But really, all of those feel like quite a lot of effort at present. Indeed, at this point in post-launch torpor, I find myself thinking that I only write books because nobody else is writing the precise thing that I want to read. And so I go back to reading.
I’ve read quite a lot in 2020. I note that there’s a ‘best book’ prompt coming up later in the month, so I won’t talk about preferences, but I will recall…

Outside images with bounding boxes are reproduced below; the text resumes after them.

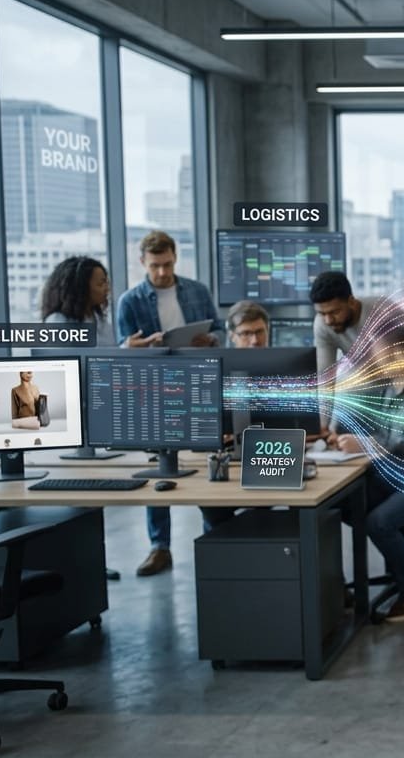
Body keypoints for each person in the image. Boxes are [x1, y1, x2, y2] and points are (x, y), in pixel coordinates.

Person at [114, 230, 224, 577]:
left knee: (208, 457)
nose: (162, 272)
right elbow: (122, 350)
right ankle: (159, 546)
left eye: (167, 264)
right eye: (155, 266)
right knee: (159, 466)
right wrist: (134, 347)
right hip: (155, 388)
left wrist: (211, 339)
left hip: (198, 381)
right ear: (142, 262)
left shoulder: (196, 290)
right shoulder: (130, 301)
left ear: (176, 257)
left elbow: (220, 329)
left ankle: (216, 533)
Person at [327, 303, 404, 622]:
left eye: (381, 356)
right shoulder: (391, 387)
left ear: (402, 353)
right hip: (395, 476)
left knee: (378, 522)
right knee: (343, 504)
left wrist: (369, 444)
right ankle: (336, 589)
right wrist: (352, 436)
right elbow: (385, 431)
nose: (376, 363)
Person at [311, 271, 381, 429]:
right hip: (363, 386)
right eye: (322, 313)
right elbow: (326, 378)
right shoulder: (322, 324)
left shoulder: (381, 312)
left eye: (334, 312)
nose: (328, 320)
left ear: (351, 301)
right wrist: (323, 426)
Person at [40, 255, 116, 346]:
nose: (107, 289)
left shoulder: (97, 318)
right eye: (100, 284)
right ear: (81, 288)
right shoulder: (58, 321)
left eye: (106, 283)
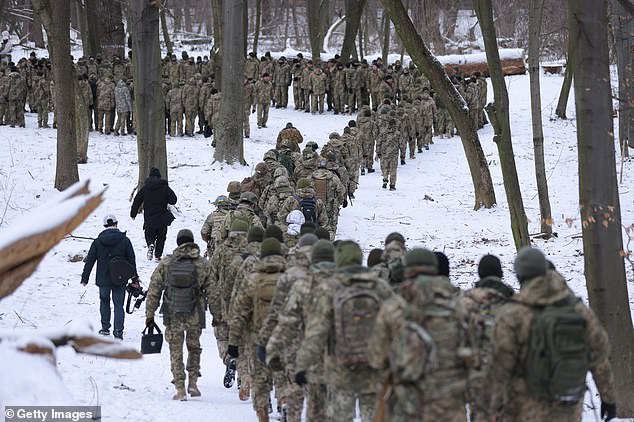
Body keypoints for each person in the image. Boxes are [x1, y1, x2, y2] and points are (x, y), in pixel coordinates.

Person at [489, 247, 616, 422]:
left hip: (524, 409)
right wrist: (608, 397)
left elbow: (500, 367)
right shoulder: (577, 310)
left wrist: (494, 408)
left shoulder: (513, 314)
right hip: (568, 409)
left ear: (520, 276)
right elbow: (600, 357)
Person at [145, 229, 215, 401]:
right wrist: (217, 314)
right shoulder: (203, 264)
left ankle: (179, 388)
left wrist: (150, 314)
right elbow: (214, 292)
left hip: (172, 312)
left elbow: (154, 289)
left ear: (178, 242)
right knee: (194, 347)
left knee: (175, 350)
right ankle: (193, 383)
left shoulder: (167, 263)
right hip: (195, 313)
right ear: (192, 242)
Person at [80, 214, 137, 340]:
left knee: (104, 301)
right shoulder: (125, 240)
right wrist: (134, 278)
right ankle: (118, 332)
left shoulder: (98, 241)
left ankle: (105, 328)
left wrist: (85, 277)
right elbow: (131, 260)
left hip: (103, 279)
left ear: (104, 226)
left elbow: (90, 260)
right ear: (116, 223)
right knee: (118, 305)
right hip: (120, 278)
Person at [130, 167, 178, 261]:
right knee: (161, 237)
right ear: (160, 177)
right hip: (162, 218)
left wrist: (133, 213)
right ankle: (157, 256)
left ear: (150, 177)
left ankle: (151, 244)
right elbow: (173, 200)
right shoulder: (164, 188)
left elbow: (137, 200)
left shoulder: (145, 188)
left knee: (148, 234)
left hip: (149, 218)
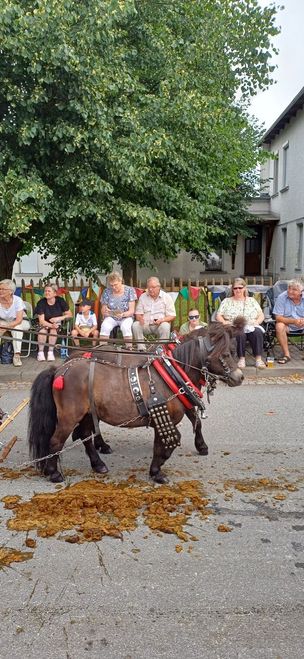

- taking a folding chair out into the garden to read Julian of Norwich over Holy Week
- lounging on a blanket on the lawn, reading Miss Moonshine’s Emporium of Happy Endings
- turning my ebook reader back on after lights out to finish Slippery Creatures
- sitting in an armchair, legs tucked under me, working through the first seven Bond novels
- picking up Busman’s Honeymoon to take a photo of it, and the rest of the day just disappearing
- reading all of Four Quartets out loud to myself, with the rain beating at the roof of the conservatory
- unable to sleep, making myself a late night cup of peppermint tea, and reading Spiderweb For Two for the first time
- starting off a Saturday morning by inhaling a Jae or a Jill Mansell
- bickering amiably online about Madam Will You Talk and The Man In The Brown Suit
I’ve read for research, both for other people’s blogs and my own, to finish things I’ve been meaning to read, and for sheer fun.
I have until the 20th to decide which was my favourite. I’ll let you know.
Absolutely agree with you! Nothing, absolutely nothing, beats sitting down with a good book, and there’s always one for every mood.
LikeLiked by 1 person
Yes – the most versatile of pastimes!